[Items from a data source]
----------------------------------------
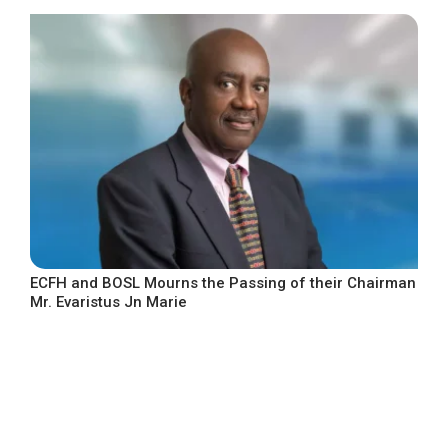
ECFH and BOSL Mourns the Passing of their Chairman
Mr. Evaristus Jn Marie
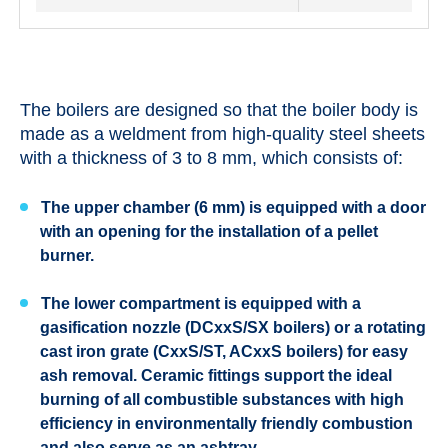
The boilers are designed so that the boiler body is
made as a weldment from high-quality steel sheets
with a thickness of 3 to 8 mm, which consists of:
The upper chamber (6 mm) is equipped with a door
with an opening for the installation of a pellet
burner.
The lower compartment is equipped with a
gasification nozzle (DCxxS/SX boilers) or a rotating
cast iron grate (CxxS/ST, ACxxS boilers) for easy
ash removal. Ceramic fittings support the ideal
burning of all combustible substances with high
efficiency in environmentally friendly combustion
and also serve as an ashtray.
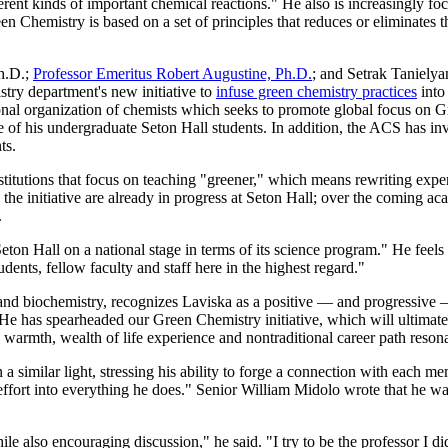
fferent kinds of important chemical reactions." He also is increasingly f
n Chemistry is based on a set of principles that reduces or eliminates t
h.D.;
Professor Emeritus Robert Augustine, Ph.D.
; and Setrak Tanielya
ry department's new initiative to
infuse green chemistry practices
into 
nal organization of chemists which seeks to promote global focus on G
 of his undergraduate Seton Hall students. In addition, the ACS has in
nts.
stitutions that focus on teaching "greener," which means rewriting exper
the initiative are already in progress at Seton Hall; over the coming ac
.
r Seton Hall on a national stage in terms of its science program." He feels
tudents, fellow faculty and staff here in the highest regard."
nd biochemistry, recognizes Laviska as a positive — and progressive — 
. "He has spearheaded our Green Chemistry initiative, which will ultim
s warmth, wealth of life experience and nontraditional career path reson
similar light, stressing his ability to forge a connection with each me
rt into everything he does." Senior William Midolo wrote that he was 
le also encouraging discussion," he said. "I try to be the professor I di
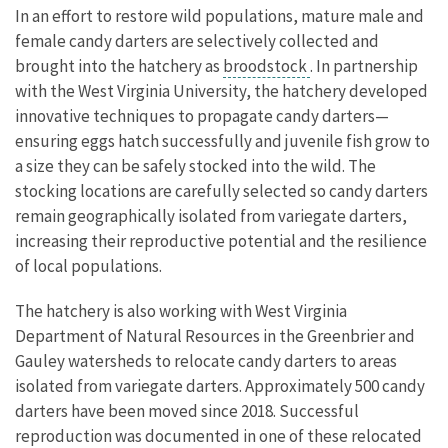
In an effort to restore wild populations, mature male and
female candy darters are selectively collected and
brought into the hatchery as
broodstock
. In partnership
with the West Virginia University, the hatchery developed
innovative techniques to propagate candy darters—
ensuring eggs hatch successfully and juvenile fish grow to
a size they can be safely stocked into the wild. The
stocking locations are carefully selected so candy darters
remain geographically isolated from variegate darters,
increasing their reproductive potential and the resilience
of local populations.
The hatchery is also working with West Virginia
Department of Natural Resources in the Greenbrier and
Gauley watersheds to relocate candy darters to areas
isolated from variegate darters. Approximately 500 candy
darters have been moved since 2018. Successful
reproduction was documented in one of these relocated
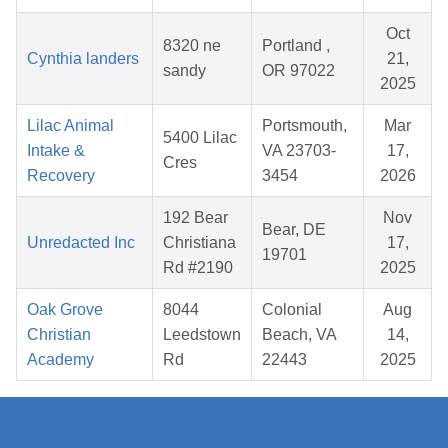
Oct
8320 ne
Portland ,
Cynthia landers
21,
sandy
OR 97022
2025
Lilac Animal
Portsmouth,
Mar
5400 Lilac
Intake &
VA 23703-
17,
Cres
Recovery
3454
2026
192 Bear
Nov
Bear, DE
Unredacted Inc
Christiana
17,
19701
Rd #2190
2025
Oak Grove
8044
Colonial
Aug
Christian
Leedstown
Beach, VA
14,
Academy
Rd
22443
2025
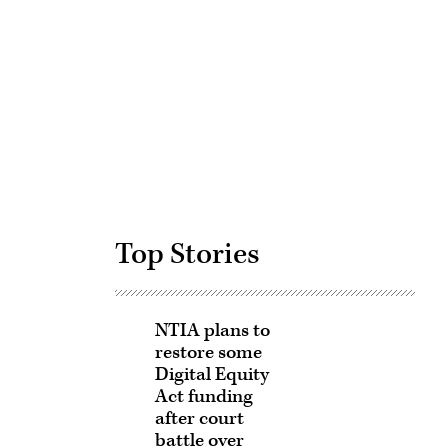
Advertisement
Top Stories
NTIA plans to
restore some
Digital Equity
Act funding
after court
battle over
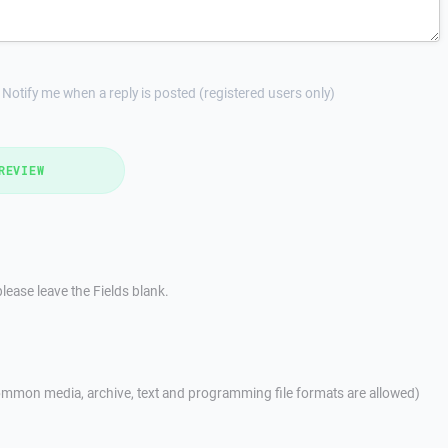
Notify me when a reply is posted (registered users only)
REVIEW
lease leave the Fields blank.
mmon media, archive, text and programming file formats are allowed)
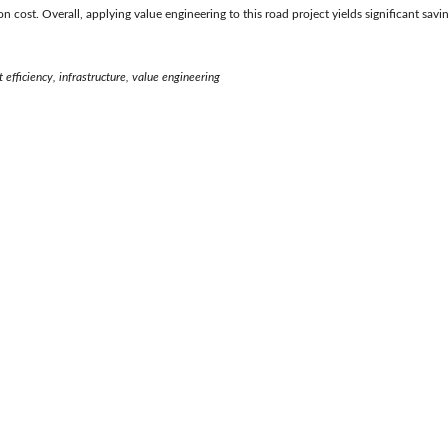
ion cost. Overall, applying value engineering to this road project yields significant savi
t efficiency, infrastructure, value engineering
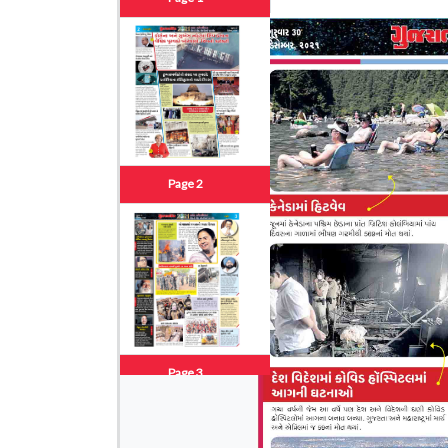
Page 2
Page 3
----------------------------------------
→ WHAT TO DO
Please output the text read from every entry above, line for line and unchanged, leaving out the picture markers.

→ SOLUTION
ECFH and BOSL Mourns the Passing of their Chairman
Mr. Evaristus Jn Marie
The boilers are designed so that the boiler body is
made as a weldment from high-quality steel sheets
with a thickness of 3 to 8 mm, which consists of:
The upper chamber (6 mm) is equipped with a door
with an opening for the installation of a pellet
burner.
The lower compartment is equipped with a
gasification nozzle (DCxxS/SX boilers) or a rotating
cast iron grate (CxxS/ST, ACxxS boilers) for easy
ash removal. Ceramic fittings support the ideal
burning of all combustible substances with high
efficiency in environmentally friendly combustion
and also serve as an ashtray.
fferent kinds of important chemical reactions." He also is increasingly f
n Chemistry is based on a set of principles that reduces or eliminates t
h.D.;
Professor Emeritus Robert Augustine, Ph.D.
; and Setrak Tanielya
ry department's new initiative to
infuse green chemistry practices
into 
nal organization of chemists which seeks to promote global focus on G
 of his undergraduate Seton Hall students. In addition, the ACS has in
nts.
stitutions that focus on teaching "greener," which means rewriting exper
the initiative are already in progress at Seton Hall; over the coming ac
.
r Seton Hall on a national stage in terms of its science program." He feels
tudents, fellow faculty and staff here in the highest regard."
nd biochemistry, recognizes Laviska as a positive — and progressive — 
. "He has spearheaded our Green Chemistry initiative, which will ultim
s warmth, wealth of life experience and nontraditional career path reson
similar light, stressing his ability to forge a connection with each me
rt into everything he does." Senior William Midolo wrote that he was 
le also encouraging discussion," he said. "I try to be the professor I di
In an effort to restore wild populations, mature male and
female candy darters are selectively collected and
brought into the hatchery as
broodstock
. In partnership
with the West Virginia University, the hatchery developed
innovative techniques to propagate candy darters—
ensuring eggs hatch successfully and juvenile fish grow to
a size they can be safely stocked into the wild. The
stocking locations are carefully selected so candy darters
remain geographically isolated from variegate darters,
increasing their reproductive potential and the resilience
of local populations.
The hatchery is also working with West Virginia
Department of Natural Resources in the Greenbrier and
Gauley watersheds to relocate candy darters to areas
isolated from variegate darters. Approximately 500 candy
darters have been moved since 2018. Successful
reproduction was documented in one of these relocated
Oct
8320 ne
Portland ,
Cynthia landers
21,
sandy
OR 97022
2025
Lilac Animal
Portsmouth,
Mar
5400 Lilac
Intake &
VA 23703-
17,
Cres
Recovery
3454
2026
192 Bear
Nov
Bear, DE
Unredacted Inc
Christiana
17,
19701
Rd #2190
2025
Oak Grove
8044
Colonial
Aug
Christian
Leedstown
Beach, VA
14,
Academy
Rd
22443
2025
Advertisement
Top Stories
NTIA plans to
restore some
Digital Equity
Act funding
after court
battle over
Notify me when a reply is posted (registered users only)
REVIEW
lease leave the Fields blank.
mmon media, archive, text and programming file formats are allowed)
ion cost. Overall, applying value engineering to this road project yields significant savi
t efficiency, infrastructure, value engineering
Page 2
Page 3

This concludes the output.